*Work request:* Images are to be dropped, and the rest of the data reproduced exactly.

*Material provided:*
= Beginning of Section =
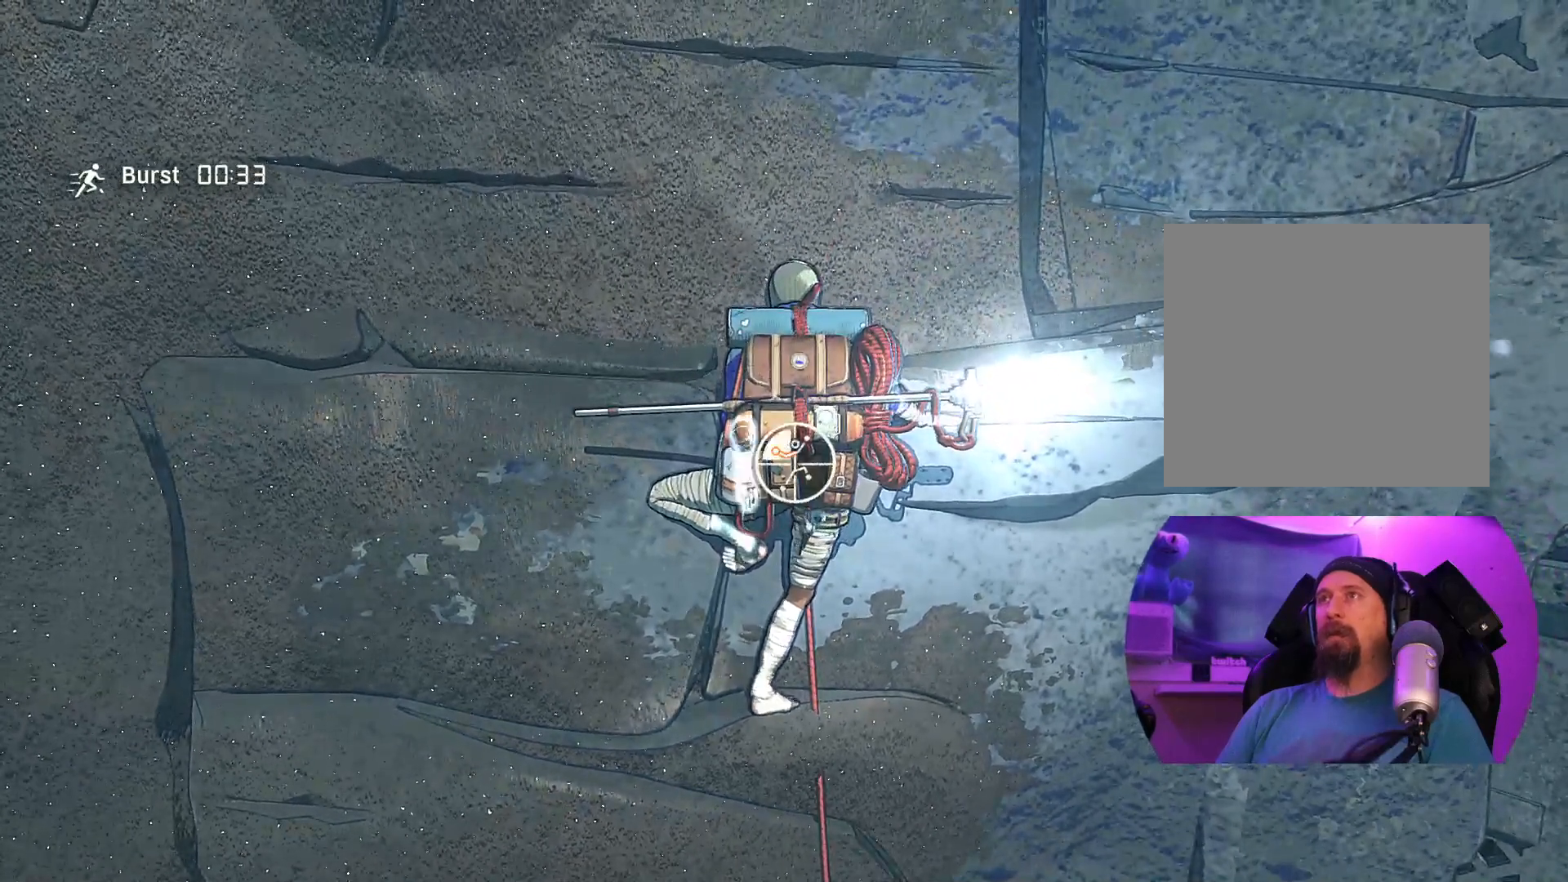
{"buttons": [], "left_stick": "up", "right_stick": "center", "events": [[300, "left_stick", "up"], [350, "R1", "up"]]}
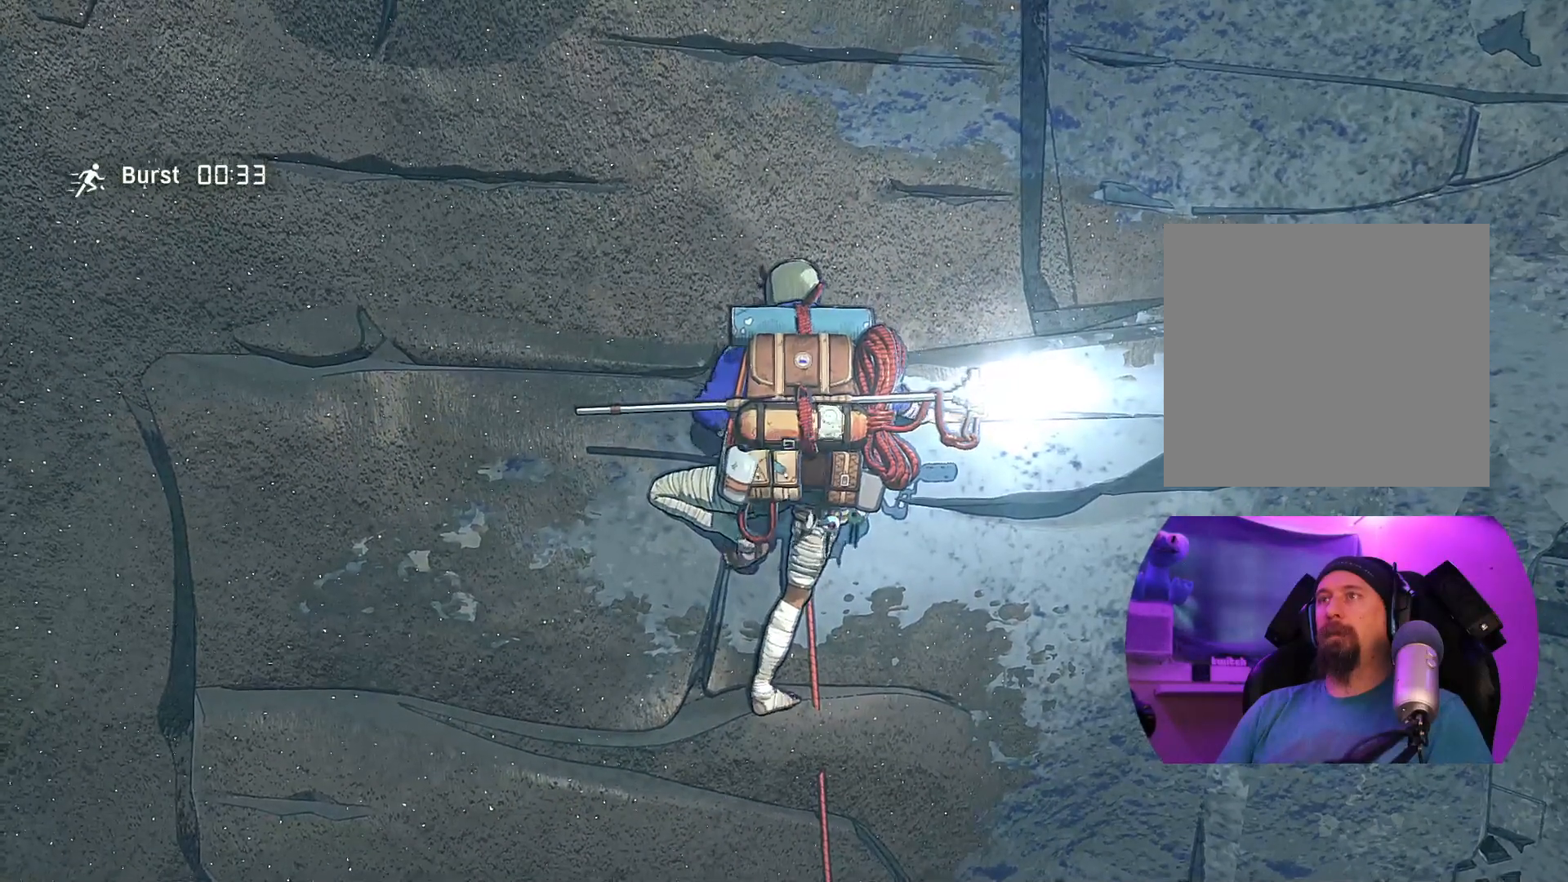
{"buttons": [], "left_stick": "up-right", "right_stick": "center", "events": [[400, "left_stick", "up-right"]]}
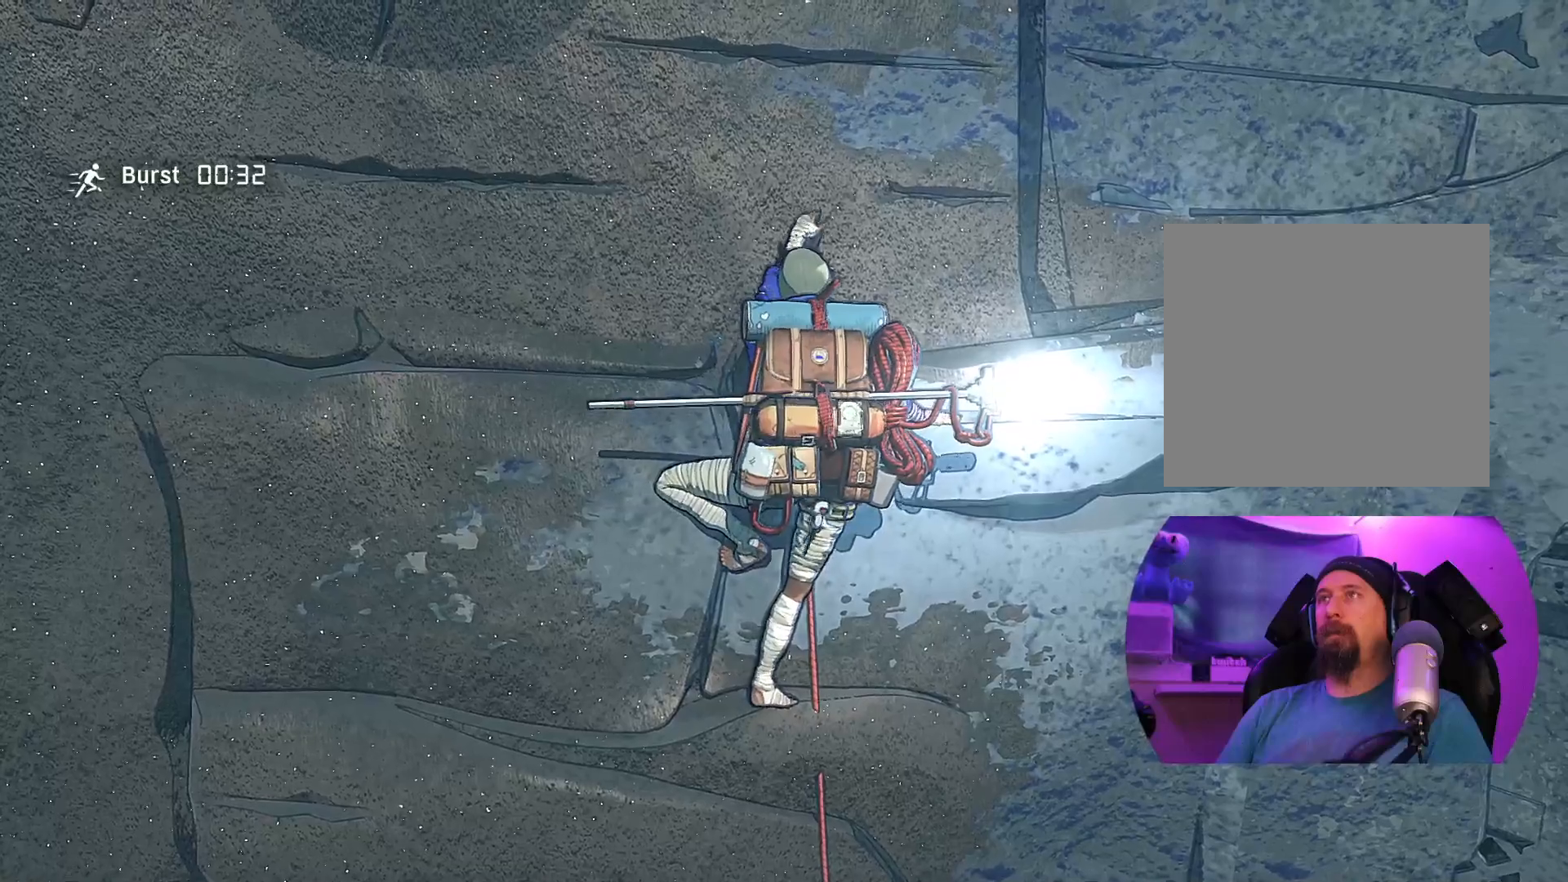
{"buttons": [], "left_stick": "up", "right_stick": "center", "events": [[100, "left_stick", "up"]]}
= End of Section =
*Response to the task:*
{"buttons": [], "left_stick": "up", "right_stick": "center", "events": [[300, "left_stick", "up"], [350, "R1", "up"]]}
{"buttons": [], "left_stick": "up-right", "right_stick": "center", "events": [[400, "left_stick", "up-right"]]}
{"buttons": [], "left_stick": "up", "right_stick": "center", "events": [[100, "left_stick", "up"]]}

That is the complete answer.